Говоря языком древних, природу души его можно назвать «влажною», а Моммзена – «сухою». Ум Ренана, позволим сказать, гений Ренана, точно вечно испаряется: он насыщает окружающую атмосферу гораздо далее границ точного своего местоположения. Эта-то душистость и соделали его «представителем просвещения.

* * *

РЕПИН ИЛЬЯ ЕФИМОВИЧ (1844 – 1930), живописец.

«Невозможно, чтобы европейски образованный человек
искренне стоял за нелепое, потерявшее всякий смысл
самодержавие, этот допотопный способ правления годится
только еще для диких племен».
                Репин

…Он глуп, этот Репин, и никогда не мог посмотреть внутренним глазом на свои настоящие сюжеты. Он всегда был только внешним глазом. Он не смотрел, а оглядывал, схватывал и рисовал…
_____________________________-
Если это так, - и связано с глубочайшими тайнами религии и магии сложение рта, тогда понятно восклицание Репина, однажды мною услышанное, что, «пока мне не удались губы, я еще не знаю, выйдет ли портрет.

+ + +

→ **Набор заданий**
1. Определите, согласуются ли с текстовым фрагментом утверждения (а), (б) и (в). Для каждого ответьте «да» или «нет» и дословно приведите решающие слова фрагмента.
(а) Репин родился в 1844 году.
(б) Природу души Моммзена можно назвать «влажною».
(в) Репин говорил, что, пока ему не удались губы, он ещё не знает, выйдет ли портрет.
2. Выпишите из текстового фрагмента дословно отрывок, начиная со слов «РЕПИН ИЛЬЯ ЕФИМОВИЧ» и далее вплоть до слов «выйдет ли портрет.».
Опирайтесь только на текстовый фрагмент.

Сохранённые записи
+ + +

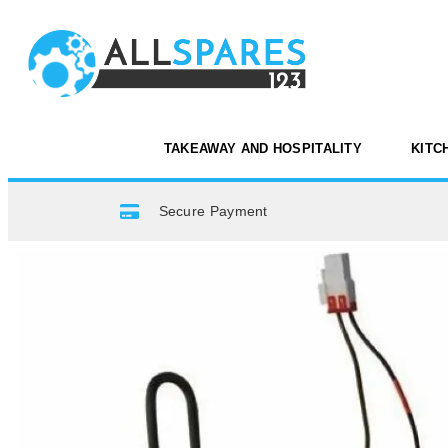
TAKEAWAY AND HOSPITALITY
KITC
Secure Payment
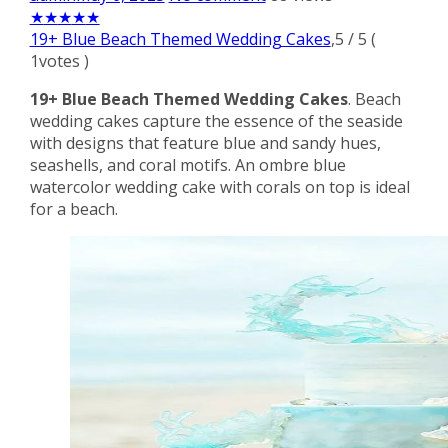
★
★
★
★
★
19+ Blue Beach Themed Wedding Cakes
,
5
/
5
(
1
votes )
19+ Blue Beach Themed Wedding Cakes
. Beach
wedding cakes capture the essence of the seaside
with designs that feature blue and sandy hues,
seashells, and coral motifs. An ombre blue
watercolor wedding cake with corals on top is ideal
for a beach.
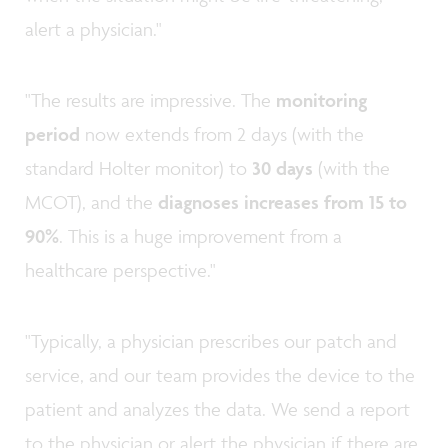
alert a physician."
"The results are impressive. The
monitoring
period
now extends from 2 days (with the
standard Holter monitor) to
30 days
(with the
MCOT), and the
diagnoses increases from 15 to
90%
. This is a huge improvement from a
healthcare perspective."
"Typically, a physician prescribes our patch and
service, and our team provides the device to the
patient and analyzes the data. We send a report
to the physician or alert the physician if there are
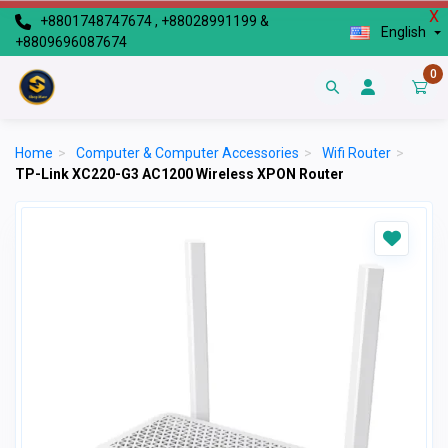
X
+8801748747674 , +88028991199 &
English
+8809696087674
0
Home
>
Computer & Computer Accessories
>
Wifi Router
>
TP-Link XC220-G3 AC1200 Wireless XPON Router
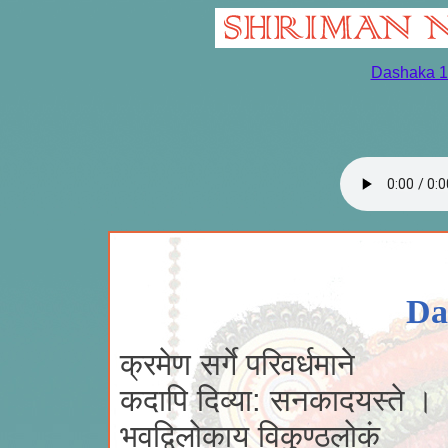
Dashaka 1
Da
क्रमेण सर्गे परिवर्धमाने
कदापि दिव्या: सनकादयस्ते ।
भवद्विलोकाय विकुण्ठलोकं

+ + +

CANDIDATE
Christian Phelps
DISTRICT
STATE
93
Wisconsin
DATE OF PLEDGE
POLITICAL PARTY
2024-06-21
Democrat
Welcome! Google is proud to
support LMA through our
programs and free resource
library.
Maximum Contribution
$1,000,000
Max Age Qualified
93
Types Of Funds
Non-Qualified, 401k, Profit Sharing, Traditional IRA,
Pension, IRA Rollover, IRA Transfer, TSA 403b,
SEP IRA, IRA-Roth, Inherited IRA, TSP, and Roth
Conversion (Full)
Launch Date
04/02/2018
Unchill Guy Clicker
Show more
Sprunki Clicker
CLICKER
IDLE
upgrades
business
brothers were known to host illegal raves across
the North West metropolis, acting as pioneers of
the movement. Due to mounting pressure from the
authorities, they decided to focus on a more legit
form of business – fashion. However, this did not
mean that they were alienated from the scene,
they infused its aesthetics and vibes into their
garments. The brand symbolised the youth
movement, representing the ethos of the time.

+ + +

→ **Решения упражнений**
1.
(а) Да: "РЕПИН ИЛЬЯ ЕФИМОВИЧ (1844 – 1930), живописец".
(б) Нет: "природу души его можно назвать «влажною», а Моммзена – «сухою»".
(в) Да: "пока мне не удались губы, я еще не знаю, выйдет ли портрет".

2.
РЕПИН ИЛЬЯ ЕФИМОВИЧ (1844 – 1930), живописец.

«Невозможно, чтобы европейски образованный человек
искренне стоял за нелепое, потерявшее всякий смысл
самодержавие, этот допотопный способ правления годится
только еще для диких племен».
                Репин

…Он глуп, этот Репин, и никогда не мог посмотреть внутренним глазом на свои настоящие сюжеты. Он всегда был только внешним глазом. Он не смотрел, а оглядывал, схватывал и рисовал…
_____________________________-
Если это так, - и связано с глубочайшими тайнами религии и магии сложение рта, тогда понятно восклицание Репина, однажды мною услышанное, что, «пока мне не удались губы, я еще не знаю, выйдет ли портрет.